If there was an actual Generational Talent Award, rookie quarterbacks would be smart to run from it as fast as they can. While it does help a lot with their bank balance, it also creates ridiculous expectations, especially if they’re drafted by a franchise that doesn’t have its act together.

 

That would be the Bears, for starters. They’ve sent Caleb Williams on a dazzling roller-coaster ride this season, and it’s making both Williams and their rabid fan base dizzy. When Williams is protected and he’s playing without thinking, he has moments where the label feels real. But when coach Matt Eberflus and newly-fired OC Shane Waldron were doing their coaching version of an Abbott-and-Costello routine, Williams literally had to play with his head on a swivel.

 

His confidence swings are agonizing to watch. Some scouts and personnel people believed Williams had legitimate emotional maturity issues coming into the draft, and he mostly looks utterly destroyed when things aren’t working right.

 

It definitely helps for a quarterback to have the moxie to overcome or minimize those ups and downs, but right now Williams isn’t that guy. His formidable physical skills and playmaking talents are intact, but his ability to recover from the unfortunate Eberflus era remains a big question.

 

Jayden Daniels was next up to be tagged

 

When Williams began to crumble, Jayden Daniels was the next candidate for the generational talent label.
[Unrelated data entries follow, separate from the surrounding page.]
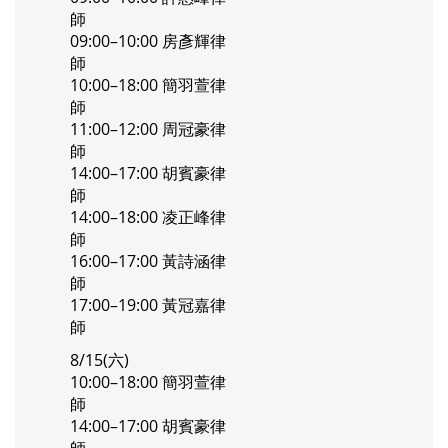
師
09:00–10:00 房彥輝律
師
10:00–18:00 簡羽萱律
師
11:00–12:00 周冠豪律
師
14:00–17:00 胡賓豪律
師
14:00–18:00 凌正峰律
師
16:00–17:00 黃詩涵律
師
17:00–19:00 黃冠嘉律
師
8/15(六)
10:00–18:00 簡羽萱律
師
14:00–17:00 胡賓豪律
師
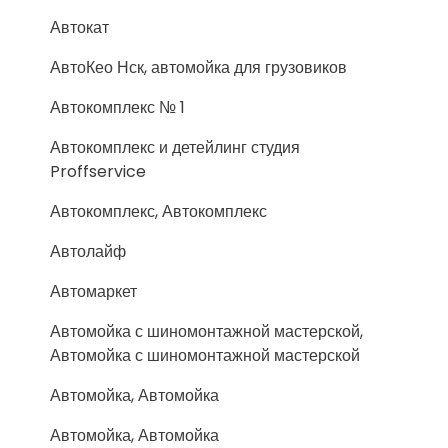
Автокат
АвтоКео Нск, автомойка для грузовиков
Автокомплекс № 1
Автокомплекс и детейлинг студия
Proffservice
Автокомплекс, Автокомплекс
Автолайф
Автомаркет
Автомойка с шиномонтажной мастерской,
Автомойка с шиномонтажной мастерской
Автомойка, Автомойка
Автомойка, Автомойка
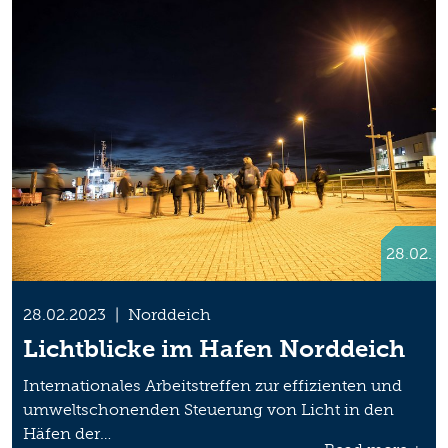
28.02.
28.02.2023
|
Norddeich
Lichtblicke im Hafen Norddeich
Internationales Arbeitstreffen zur effizienten und
umweltschonenden Steuerung von Licht in den
Häfen der…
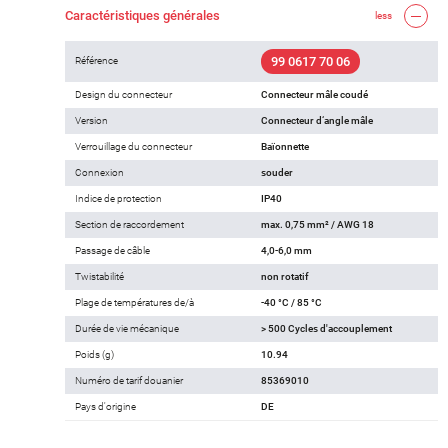
Caractéristiques générales
less
99 0617 70 06
Référence
Design du connecteur
Connecteur mâle coudé
Version
Connecteur d‘angle mâle
Verrouillage du connecteur
Baïonnette
Connexion
souder
Indice de protection
IP40
Section de raccordement
max. 0,75 mm² / AWG 18
Passage de câble
4,0-6,0 mm
Twistabilité
non rotatif
Plage de températures de/à
-40 °C / 85 °C
Durée de vie mécanique
> 500 Cycles d'accouplement
Poids (g)
10.94
Numéro de tarif douanier
85369010
Pays d'origine
DE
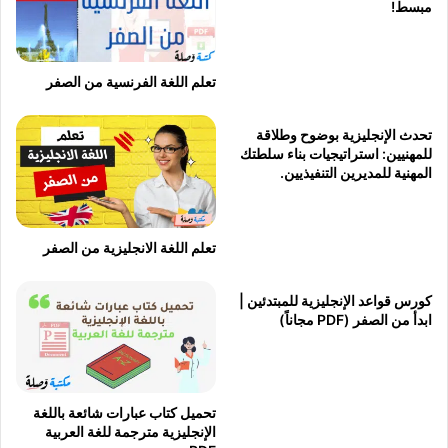
مبسط!
تعلم اللغة الفرنسية من الصفر
تحدث الإنجليزية بوضوح وطلاقة
للمهنيين: استراتيجيات بناء سلطتك
المهنية للمديرين التنفيذيين.
تعلم اللغة الانجليزية من الصفر
كورس قواعد الإنجليزية للمبتدئين |
ابدأ من الصفر (PDF مجاناً)
تحميل كتاب عبارات شائعة باللغة
الإنجليزية مترجمة للغة العربية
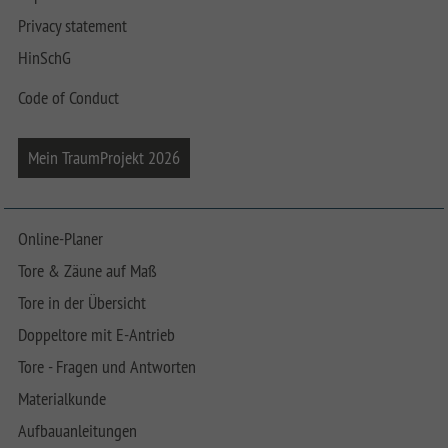
Privacy statement
HinSchG
Code of Conduct
Mein TraumProjekt 2026
Online-Planer
Tore & Zäune auf Maß
Tore in der Übersicht
Doppeltore mit E-Antrieb
Tore - Fragen und Antworten
Materialkunde
Aufbauanleitungen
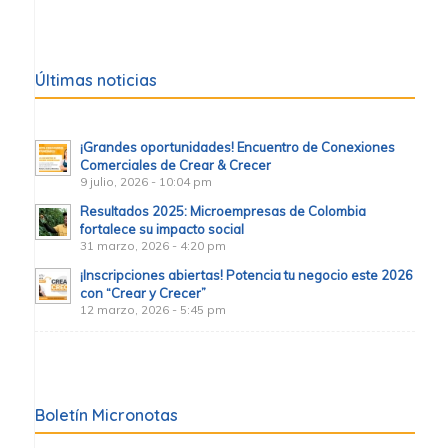
Últimas noticias
¡Grandes oportunidades! Encuentro de Conexiones
Comerciales de Crear & Crecer
9 julio, 2026 - 10:04 pm
Resultados 2025: Microempresas de Colombia
fortalece su impacto social
31 marzo, 2026 - 4:20 pm
¡Inscripciones abiertas! Potencia tu negocio este 2026
con “Crear y Crecer”
12 marzo, 2026 - 5:45 pm
Boletín Micronotas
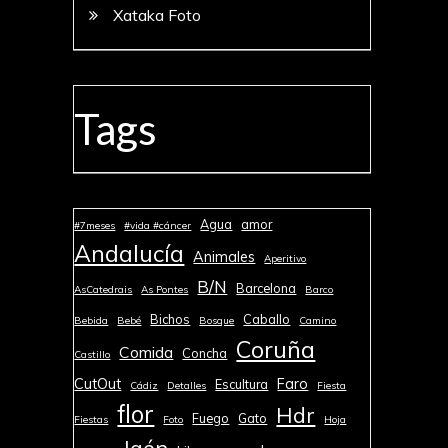
Xataka Foto
Tags
Agua
amor
#7meses
#vida #cáncer
Andalucía
Animales
Aperitivo
B/N
Barcelona
AsCatedrais
As Pontes
Barco
Bichos
Caballo
Bebida
Bebé
Bosque
Camino
Coruña
Comida
Concha
Castillo
CutOut
Faro
Escultura
Cádiz
Detalles
Fiesta
flor
Hdr
Fuego
Gato
Fiestas
Foto
Hoja
Jaén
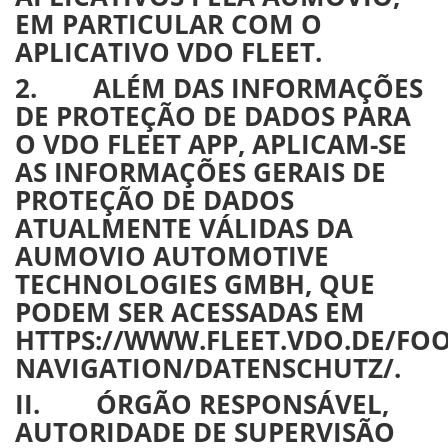
EM PARTICULAR COM O
APLICATIVO VDO FLEET.
2. ALÉM DAS INFORMAÇÕES
DE PROTEÇÃO DE DADOS PARA
O VDO FLEET APP, APLICAM-SE
AS INFORMAÇÕES GERAIS DE
PROTEÇÃO DE DADOS
ATUALMENTE VÁLIDAS DA
AUMOVIO AUTOMOTIVE
TECHNOLOGIES GMBH, QUE
PODEM SER ACESSADAS EM
HTTPS://WWW.FLEET.VDO.DE/FOO
NAVIGATION/DATENSCHUTZ/.
II. ÓRGÃO RESPONSÁVEL,
AUTORIDADE DE SUPERVISÃO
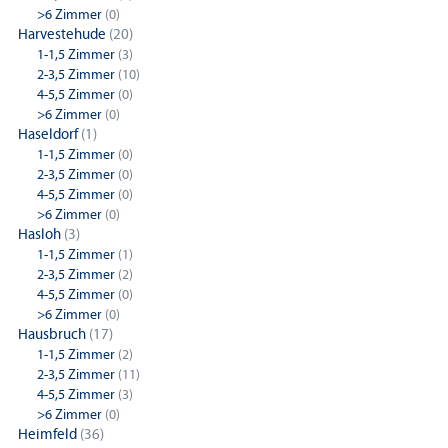
>6 Zimmer
(0)
Harvestehude
(20)
1-1,5 Zimmer
(3)
2-3,5 Zimmer
(10)
4-5,5 Zimmer
(0)
>6 Zimmer
(0)
Haseldorf
(1)
1-1,5 Zimmer
(0)
2-3,5 Zimmer
(0)
4-5,5 Zimmer
(0)
>6 Zimmer
(0)
Hasloh
(3)
1-1,5 Zimmer
(1)
2-3,5 Zimmer
(2)
4-5,5 Zimmer
(0)
>6 Zimmer
(0)
Hausbruch
(17)
1-1,5 Zimmer
(2)
2-3,5 Zimmer
(11)
4-5,5 Zimmer
(3)
>6 Zimmer
(0)
Heimfeld
(36)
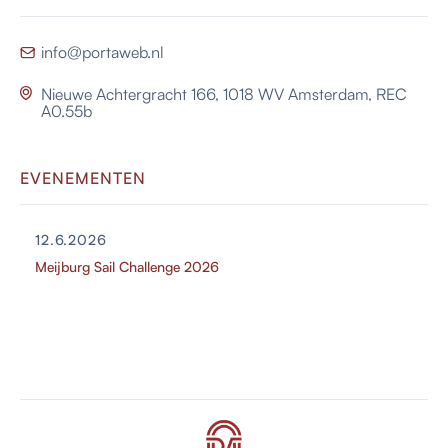
info@portaweb.nl

Nieuwe Achtergracht 166, 1018 WV Amsterdam, REC

A0.55b
EVENEMENTEN
12.6.2026
Meijburg Sail Challenge 2026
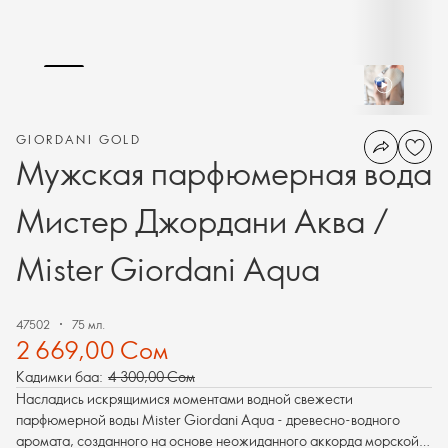
GIORDANI GOLD
Мужская парфюмерная вода
Мистер Джордани Аква /
Mister Giordani Aqua
47502
75 мл.
2 669,00 Сом
Кадимки баа:
4 300,00 Сом
Насладись искрящимися моментами водной свежести
парфюмерной воды Mister Giordani Aqua - древесно-водного
аромата, созданного на основе неожиданного аккорда морской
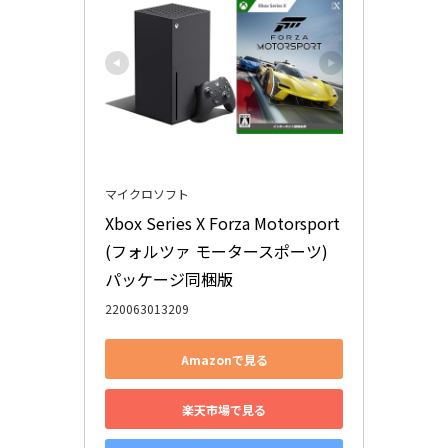
マイクロソフト
Xbox Series X​ Forza Motorsport
(フォルツァ モータースポーツ)
パッケージ同梱版
220063013209
Amazonで見る
楽天市場で見る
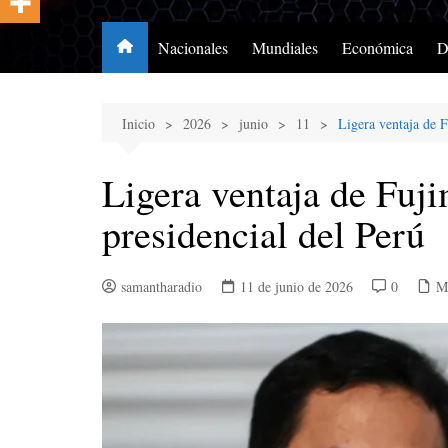
Nacionales
Mundiales
Económica
D
Inicio
2026
junio
11
Ligera ventaja de F
Ligera ventaja de Fuji
presidencial del Perú
samantharadio
11 de junio de 2026
0
M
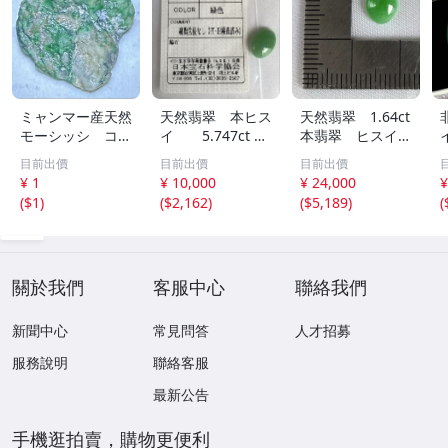
ミャンマー産天然
天然翡翠 本ヒス
天然翡翠 1.64ct
モーシッシ コス
イ 5.747ct 日
本翡翠 ヒスイ
モクロア 翡翠輝
宝協ソーティン
ジェイダイト ル
目前出價
目前出價
目前出價
石 原石20.16g^
グ ルース
ース
¥ 1
¥ 10,000
¥ 24,000
¥
^激レア石^ ^
天然ひすい
(
$1
)
(
$2,162
)
(
$5,189
)
(
關於我們
客服中心
聯絡我們
新聞中心
常見問答
人才招募
服務說明
聯絡客服
最新公告
手機逛拍賣，購物更便利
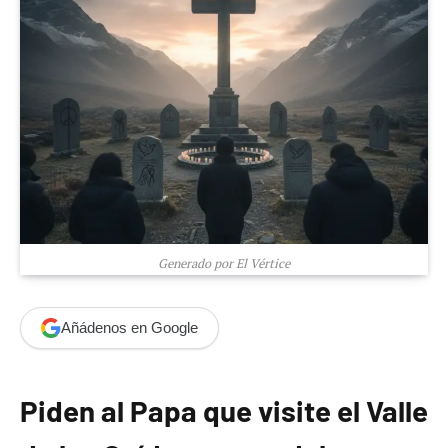
Generado por El Vértice
Añádenos en Google
Piden al Papa que visite el Valle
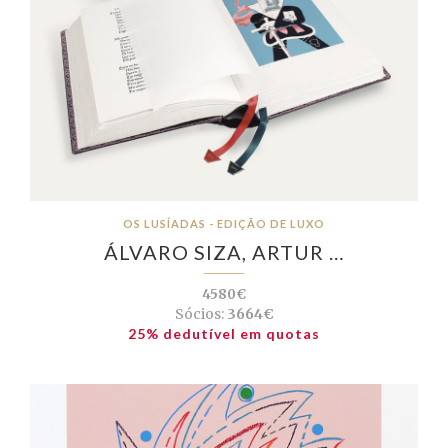
OS LUSÍADAS - EDIÇÃO DE LUXO
ÁLVARO SIZA, ARTUR …
4580€
Sócios:
3664€
25% dedutível em quotas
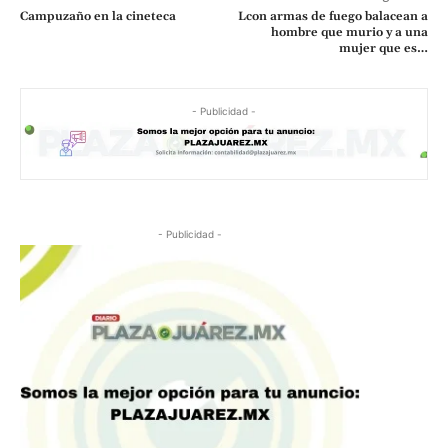
Campuzaño en la cineteca
Lcon armas de fuego balacean a
hombre que murio y a una
mujer que es…
- Publicidad -
- Publicidad -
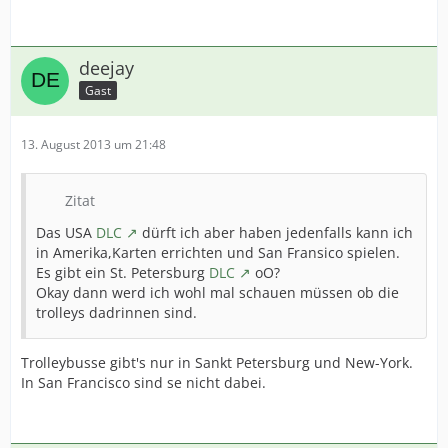
deejay
Gast
13. August 2013 um 21:48
Zitat
Das USA
DLC
dürft ich aber haben jedenfalls kann ich
in Amerika,Karten errichten und San Fransico spielen.
Es gibt ein St. Petersburg
DLC
oO?
Okay dann werd ich wohl mal schauen müssen ob die
trolleys dadrinnen sind.
Trolleybusse gibt's nur in Sankt Petersburg und New-York.
In San Francisco sind se nicht dabei.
This is actually something of a joke, though, given that Daniels shot up draft boards this year after coming from out of nowhere to win the Heisman at LSU.

 

The reason Daniels got tagged with this unfortunate label were somewhat different. Unlike Williams, Daniels seemed to arrive in camp for the Commanders as a finished product. In training camp it looked like he’d been running the Washington offense for years, and he continued to display that high level of command in the early games.


Daniels is definitely very good, and at this point it would take some truly seismic events to keep him from winning the Rookie of the Year award. But that doesn’t mean some of his minor warts haven’t surfaced. Daniels’ slight frame was considered an issue when it came to his ability to take NFL hits, so it surprised no one when he took a shot in the ribs a few weeks ago that has probably compromised his recent performance.  

 

Does that mean he’s still a “generational talent?” Probably not. Daniels has been able to elevate Washington’s moribund roster into playoff contention, but the Commanders are by no means a lock for a playoff spot, much less a deep playoff run. And it’s very much an open question whether Daniels can make it through the regular season healthy.

 

There are only two real generational talents at quarterback

 

Let’s finish this up by backtracking a little. We haven’t really defined what a generational talent is, exactly, but if you go strictly by winning, there are only two guys in the last 30+ years who qualify.

 

That would be Tom Brady and Patrick Mahomes. Brady definitely doesn’t have the athletic chops to qualify, even though his ability to process the game, make reads and translate that combination into big plays was borderline unprecedented. But even Brady comes with his own set of small caveats: Do his first and last Super Bowl wins in New England actually happen without a brilliant defensive game plan authored by Bill Belichick?

 

Then there’s Patrick Mahomes. He has the athletic chops, although they’re quirky, to say the least. The arm talent qualifies, especially when Mahomes goes off platform and starts making  up arm angles and unique throws.


But his biggest generational talent mirrors Brady’s—he always finds a way to win in big postseason games, and lately Mahomes is finding those ways with lesser talent that would cause most quarterbacks to fold like origami. Whether he can do it again this year is yet another open question, but those three Super Bowl rings speak for themselves.